### Source text

The provisions of the Internal Revenue Code of 1954 here material are as follows:
"§ 304. Redemption through use of related corporations
"(a) Treatment of certain stock purchases. —
"(1) Acquisitions by related corporation (other than subsidiary). — For purposes of sections 302 and 303, if —
"(A) one or more persons are in control of each of two corporations, and
"(B) in return for property, one of the corporations acquires stock in the other corporation from the person (or persons) so in control,
then * * * such property shall be treated as a distribution in redemption of the stock of the corporation acquiring such stock. * * *
* * * * * *
"(c) Control. —
"(1) In general. — For purposes of this section, control means the ownership of stock possessing at least 50 percent of the total combined voting power of all classes of stock entitled to vote, or at least 50 percent of the total value of shares of all classes of stock. * * *"
"§ 302. Distributions in redemp-of stock
"(a) General rule. — If a corporation redeems its stock * * * and if paragraph (1), (2), (3), or (4) of subsection (b) applies, such redemption shall be treated as a distribution in part or full payment in exchange for the stock.
"(b) Redemptions treated as exchanges. —
"(1) Redemptions not equivalent to dividends. — Subsection (a) shall apply if the redemption is not essentially equivalent to a dividend.
* * * * * *
"(c) Constructive ownership of stock. —
"(1) In general. — Except as provided in paragraph (2) of this subsection, section 318(a) shall apply in determining the ownership of stock for purposes of this section."
"§ 318. Constructive ownership of stock
"(a) General rule * * *
"(1) Members of family. —
"(A) In general. — An individual shall be considered as owning the stock owned, directly or indirectly, by or for —
* * * * * *
"(ii) his children, grandchildren and parents.
* * * * * *
"(3) Options. — If any person has an option to acquire stock, such stock shall be considered as owned by such person. * * *"
The parties agree that the transaction here involved is "a distribution in redemption of stock" under § 304(a) (1), supra, and the sole question here presented is whether the distributions of $44,174.81, by the Wholesale Corporation to each of the taxpayers are essentially equivalent to dividends under § 302(b) (1), supra. If such distributions are essentially equivalent to dividends, they should be taxed as ordinary dividend income, but if they are not essentially equivalent to dividends, they should be taxed as distributions in exchange for stock at capital gains rates.

######

| What this exercise asks |
(a) Transcribe the part of the tax code passage above that opens with the words containing "The parties agree" and closes with "capital gains rates.".
(b) Pick up the passage on stock redemptions under the Internal Revenue Code where it stops, and go on with it.

### Dataset records

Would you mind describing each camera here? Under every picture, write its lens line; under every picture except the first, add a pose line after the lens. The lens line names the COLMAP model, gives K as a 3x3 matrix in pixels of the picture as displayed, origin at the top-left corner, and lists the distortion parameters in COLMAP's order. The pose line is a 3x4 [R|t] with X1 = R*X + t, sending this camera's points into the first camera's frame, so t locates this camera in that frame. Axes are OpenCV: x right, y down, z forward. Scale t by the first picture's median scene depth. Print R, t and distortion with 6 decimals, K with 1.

######
### Dataset records

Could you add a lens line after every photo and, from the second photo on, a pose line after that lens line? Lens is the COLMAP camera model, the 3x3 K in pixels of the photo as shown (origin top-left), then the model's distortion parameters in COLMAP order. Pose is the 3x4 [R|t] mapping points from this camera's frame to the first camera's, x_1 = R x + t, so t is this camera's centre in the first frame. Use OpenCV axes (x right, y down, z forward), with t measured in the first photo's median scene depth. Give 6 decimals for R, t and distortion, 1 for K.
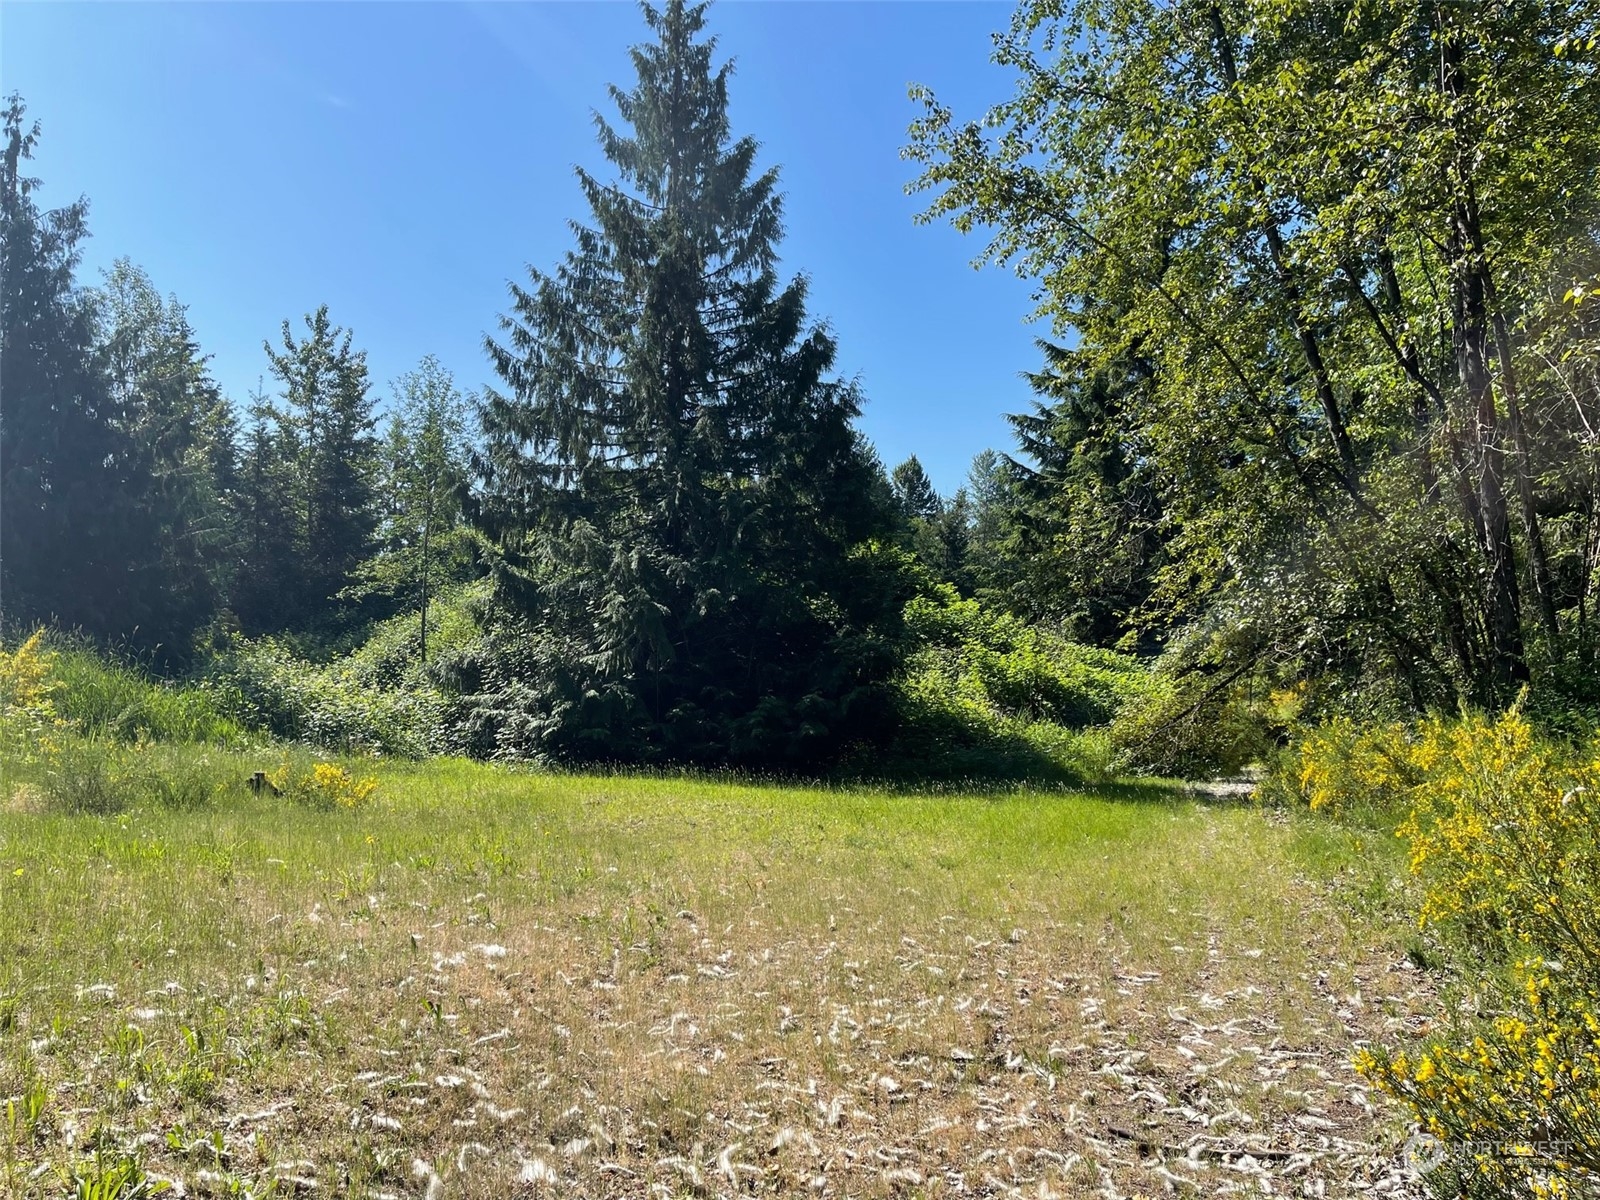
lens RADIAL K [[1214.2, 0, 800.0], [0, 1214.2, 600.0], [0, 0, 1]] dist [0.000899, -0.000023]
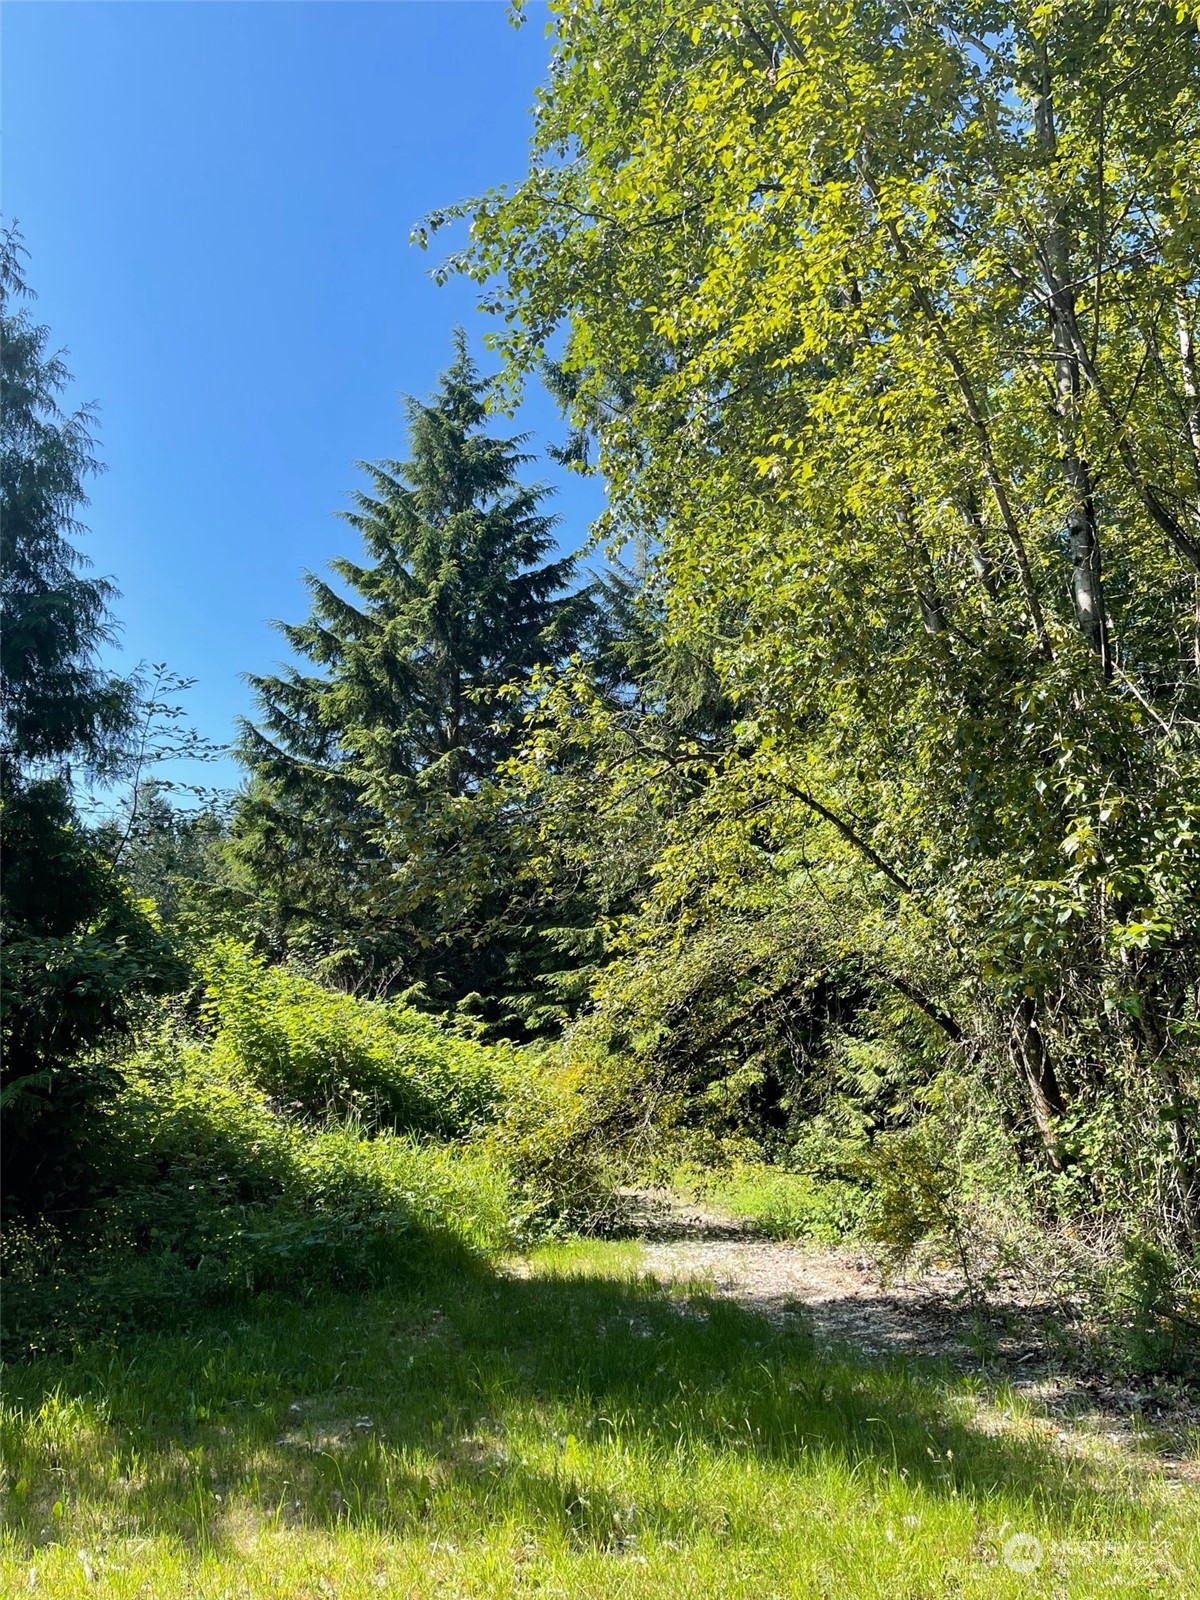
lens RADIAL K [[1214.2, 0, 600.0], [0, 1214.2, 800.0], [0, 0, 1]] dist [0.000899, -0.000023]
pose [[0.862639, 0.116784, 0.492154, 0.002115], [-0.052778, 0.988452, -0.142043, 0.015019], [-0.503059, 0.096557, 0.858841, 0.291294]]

######
### Dataset records

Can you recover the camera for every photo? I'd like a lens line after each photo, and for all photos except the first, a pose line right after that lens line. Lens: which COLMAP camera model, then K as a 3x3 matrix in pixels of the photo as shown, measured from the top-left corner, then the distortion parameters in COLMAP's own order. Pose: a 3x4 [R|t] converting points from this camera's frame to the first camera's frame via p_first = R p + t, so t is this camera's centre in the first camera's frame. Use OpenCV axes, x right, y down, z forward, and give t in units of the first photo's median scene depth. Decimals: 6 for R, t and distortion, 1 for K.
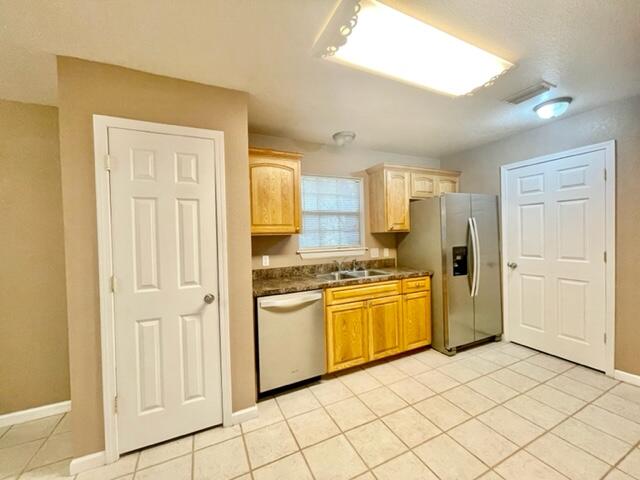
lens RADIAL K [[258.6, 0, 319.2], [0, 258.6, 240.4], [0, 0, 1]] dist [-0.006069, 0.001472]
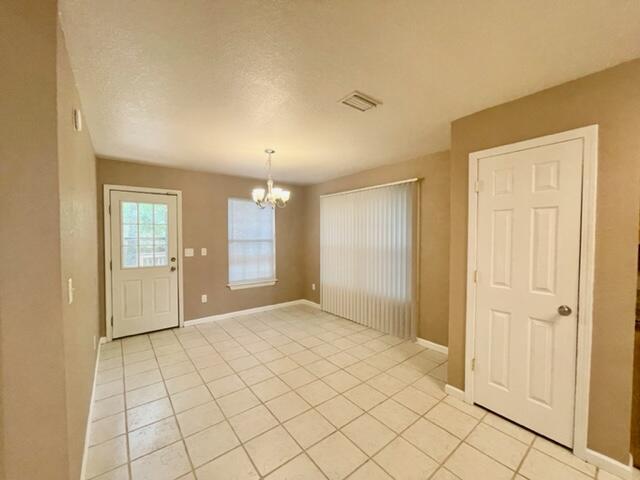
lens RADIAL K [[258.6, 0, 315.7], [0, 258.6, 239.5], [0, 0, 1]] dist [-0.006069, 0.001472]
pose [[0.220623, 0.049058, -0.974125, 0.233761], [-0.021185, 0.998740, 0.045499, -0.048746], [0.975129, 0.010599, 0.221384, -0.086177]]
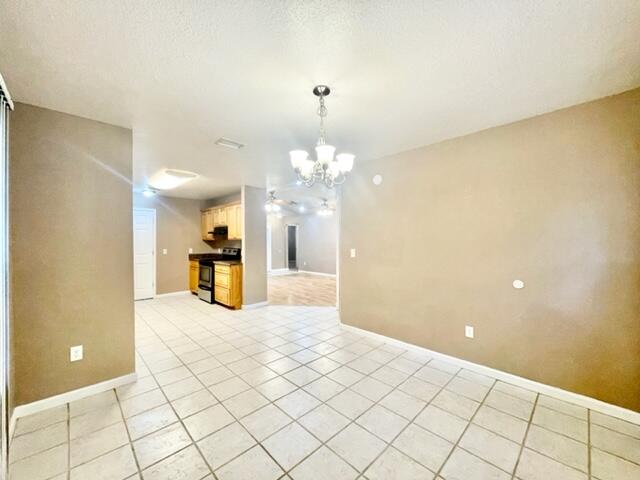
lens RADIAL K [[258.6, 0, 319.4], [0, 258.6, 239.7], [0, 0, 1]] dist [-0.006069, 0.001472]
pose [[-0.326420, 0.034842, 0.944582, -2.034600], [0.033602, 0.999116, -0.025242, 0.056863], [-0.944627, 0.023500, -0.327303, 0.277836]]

######

| List of answers |
(a)
The parties agree that the transaction here involved is "a distribution in redemption of stock" under § 304(a) (1), supra, and the sole question here presented is whether the distributions of $44,174.81, by the Wholesale Corporation to each of the taxpayers are essentially equivalent to dividends under § 302(b) (1), supra. If such distributions are essentially equivalent to dividends, they should be taxed as ordinary dividend income, but if they are not essentially equivalent to dividends, they should be taxed as distributions in exchange for stock at capital gains rates.

(b)
The Senate Committee Report on the Internal Revenue Code of 1954,1 insofar as it relates to § 302(b), supra, provides as follows:
"Subsection (b) of section 302 states three conditions in paragraphs (1), (2), (3), and (4), the satisfaction of any one of which will result in the treatment of the redemption as a distribution in full or part payment in exchange for stock. In general, under this subsection your committee intends to incorporate into the bill existing law as to whether or not a reduction is essentially equivalent to a dividend under section 115 (g) (1) of the 1939 Code, and in addition to provide three definite standards in order to provide certainty in specific instances.
* * * * * *
"The test to be incorporated in the interpretation of paragraph 1 is in general that currently employed under section 115(g) (1) of the 1939 Code." (Emphasis supplied.)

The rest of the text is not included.